Gone Girl was gripping and intense. It's the story of a couple who end up down on their luck in small-town Missouri, and things fall apart, and quickly. Pretty soon, the wife has disappeared and it looks for all the world like the husband has done it. Things only get eerier from there. By the end, it's downright creepy, but fascinating all the same. I couldn't stop reading, but I'm not sure that I want to see the movie or not. It's a completely original story, and well-written, but it's not for the faint of heart.
There are two major themes that dominate the plot.
The first is the fascination with what happens when we try and mold ourselves into an image that will find the approval of others. The main characters in Gone Girl discuss how desperate they are to win approval, and they do some disturbing things, tell some startling lies, in order to portray a certain persona to shape how other people perceive them. We are wired with a deep need to win the approval of others, and so often we will contort ourselves in order to gain attention, to be liked, to be included. It's easy to let principals slide, to change how we talk and act, in order to gain acceptance into a social circle. I did this for years at school, constantly drawn to find acceptance through whatever it took. It's dangerous to start running this cycle, because pretty soon we're so far down a different path that we have long ago forgotten who we are and are finding our identity in the eyes of others. We end up at a point where we will say and do anything if it means others might admire us. All hope of integrity has faded at this point.
The amazing thing about being a Christian is that we don't have to re-shape ourselves when we come before God. Jesus points this out to us when he discusses the difference in the Pharisee whose prayers are reports about how good he is and the man who cowers in the corner and confesses his unworthiness to God. The second man recognizes the true nature of the relationship, but he has an absolute trust in God that his standing isn't dependent upon earning God's love, but he is welcomed and loved because of what God has done. Unconditional love means we can come before God as we are, and we trust that in Christ we are washed clean, renewed by his love. It's an amazing and unconditional love, and we should give thanks that we don't have to change who we are to receive such love.
The second theme is how hard marriage is. I was unpacking some boxes today and I found the book I wrote to Rachel when we were engaged. Love was so much easier then -- it was idealized and everything was perfect, because our worlds hadn't fully collided then. In Gone Girl, the couple at the center of the story have an ideal life in NYC until it all comes crashing down. Both lose their jobs, then they lose their security blanket, then his mother's health falls apart and they find themselves in small-town Missouri. At this point, when the ideal life has fallen away, their marriage is tested, and they spend their time and energy blaming the other person, wondering when the other person was going to fix themselves so the marriage would be okay. They don't take responsibility for the relationship, they only wait for the other to act. Their marriage is a passive one when problems arise.

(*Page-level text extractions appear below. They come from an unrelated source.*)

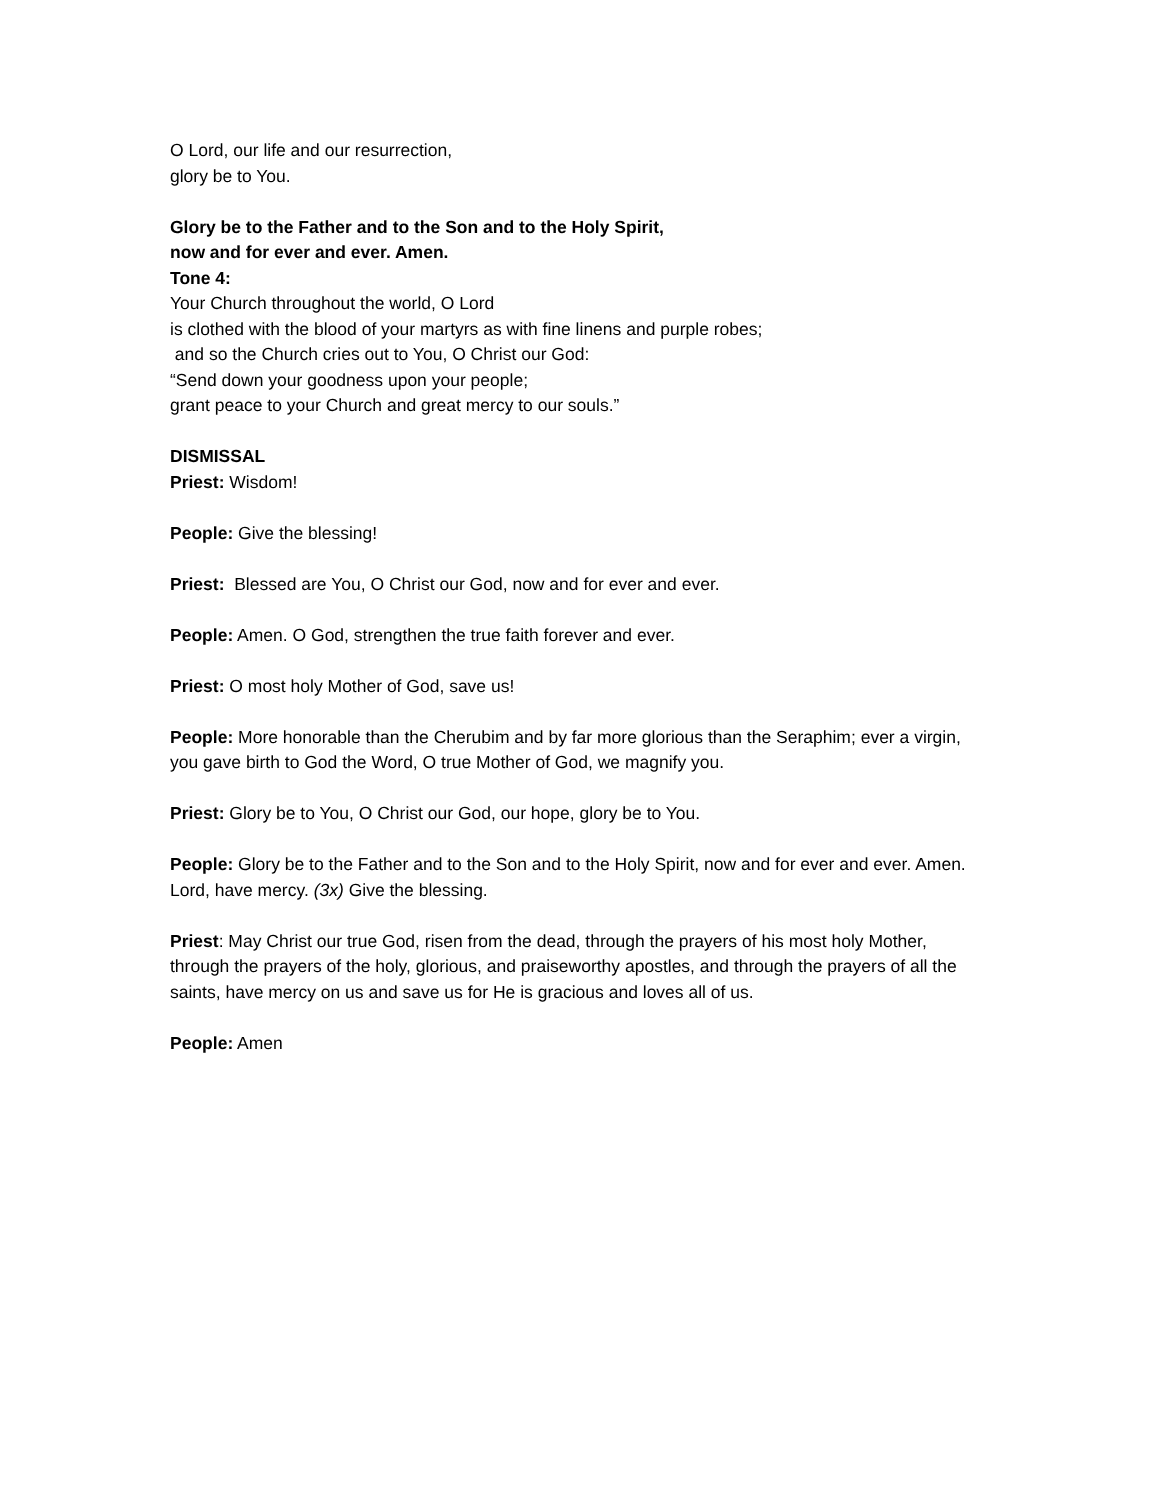O Lord, our life and our resurrection,
glory be to You.
Glory be to the Father and to the Son and to the Holy Spirit,
now and for ever and ever. Amen.
Tone 4:
Your Church throughout the world, O Lord
is clothed with the blood of your martyrs as with fine linens and purple robes;
and so the Church cries out to You, O Christ our God:
“Send down your goodness upon your people;
grant peace to your Church and great mercy to our souls.”
DISMISSAL
Priest: Wisdom!
People: Give the blessing!
Priest: Blessed are You, O Christ our God, now and for ever and ever.
People: Amen. O God, strengthen the true faith forever and ever.
Priest: O most holy Mother of God, save us!
People: More honorable than the Cherubim and by far more glorious than the Seraphim; ever a virgin, you gave birth to God the Word, O true Mother of God, we magnify you.
Priest: Glory be to You, O Christ our God, our hope, glory be to You.
People: Glory be to the Father and to the Son and to the Holy Spirit, now and for ever and ever. Amen. Lord, have mercy. (3x) Give the blessing.
Priest: May Christ our true God, risen from the dead, through the prayers of his most holy Mother, through the prayers of the holy, glorious, and praiseworthy apostles, and through the prayers of all the saints, have mercy on us and save us for He is gracious and loves all of us.
People: Amen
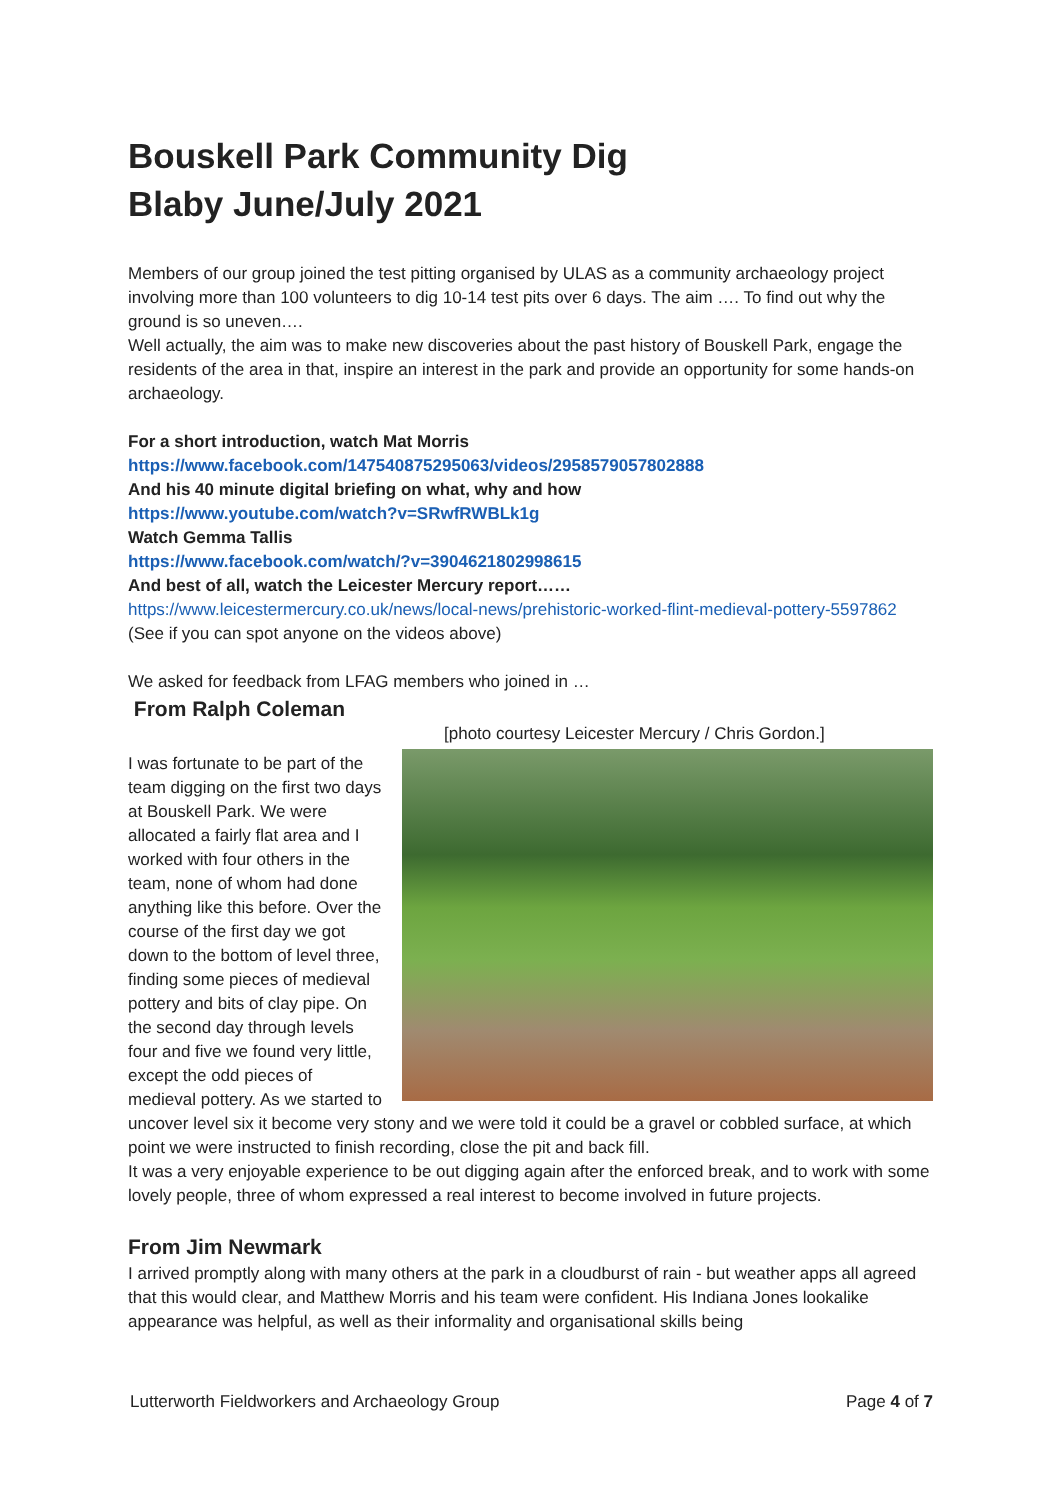Bouskell Park Community Dig
Blaby June/July 2021
Members of our group joined the test pitting organised by ULAS as a community archaeology project involving more than 100 volunteers to dig 10-14 test pits over 6 days. The aim …. To find out why the ground is so uneven….
Well actually, the aim was to make new discoveries about the past history of Bouskell Park, engage the residents of the area in that, inspire an interest in the park and provide an opportunity for some hands-on archaeology.
For a short introduction, watch Mat Morris
https://www.facebook.com/147540875295063/videos/2958579057802888
And his 40 minute digital briefing on what, why and how
https://www.youtube.com/watch?v=SRwfRWBLk1g
Watch Gemma Tallis
https://www.facebook.com/watch/?v=3904621802998615
And best of all, watch the Leicester Mercury report……
https://www.leicestermercury.co.uk/news/local-news/prehistoric-worked-flint-medieval-pottery-5597862
(See if you can spot anyone on the videos above)
We asked for feedback from LFAG members who joined in …
From Ralph Coleman
[photo courtesy Leicester Mercury / Chris Gordon.]
I was fortunate to be part of the team digging on the first two days at Bouskell Park. We were allocated a fairly flat area and I worked with four others in the team, none of whom had done anything like this before. Over the course of the first day we got down to the bottom of level three, finding some pieces of medieval pottery and bits of clay pipe. On the second day through levels four and five we found very little, except the odd pieces of medieval pottery. As we started to uncover level six it become very stony and we were told it could be a gravel or cobbled surface, at which point we were instructed to finish recording, close the pit and back fill.
It was a very enjoyable experience to be out digging again after the enforced break, and to work with some lovely people, three of whom expressed a real interest to become involved in future projects.
From Jim Newmark
I arrived promptly along with many others at the park in a cloudburst of rain - but weather apps all agreed that this would clear, and Matthew Morris and his team were confident. His Indiana Jones lookalike appearance was helpful, as well as their informality and organisational skills being
Lutterworth Fieldworkers and Archaeology Group Page 4 of 7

In any marriage, it only works when each spouse chooses to put the needs of the relationship above their own needs. It's hard work to do so, but a necessary selflessness, because this is the way the relationship grows -- when spouses choose to water the marriage before serving themselves. It often means giving up what one might want, but in the long-term, a deeper, stronger bond is built. But this necessitates long-term thinking over short-term pleasure, and this is something I always struggle with. I end up thinking about what I want now, forgetting about tomorrow.
Faith is the same way. In order to grow in faith, we have to be willing to take up spiritual disciplines, putting the relationship with God above our own needs, wants and desires, trusting that building the relationship will lead to a greater pleasure than we could have found on our own. When we choose to sacrifice what we want for what is best for our discipleship, we make a choice that will eventually benefit us, but we have to have the imagination to trust God to build us up. Choosing prayer over sleep, Scripture over television, service over party -- this is hard work, and it's not short-term fun, but it shapes us into the kind of people who recognize the emptiness of many pleasures and the true satisfaction that comes only from God.
So Gone Girl is fascinating, and it portrays the ugliness of real life in some very brutal ways. It can teach us, as all books do, about how to grow and how to live in such a way that puts first things first, recognizing the danger of living for the approval for others and how challenging marriage can be.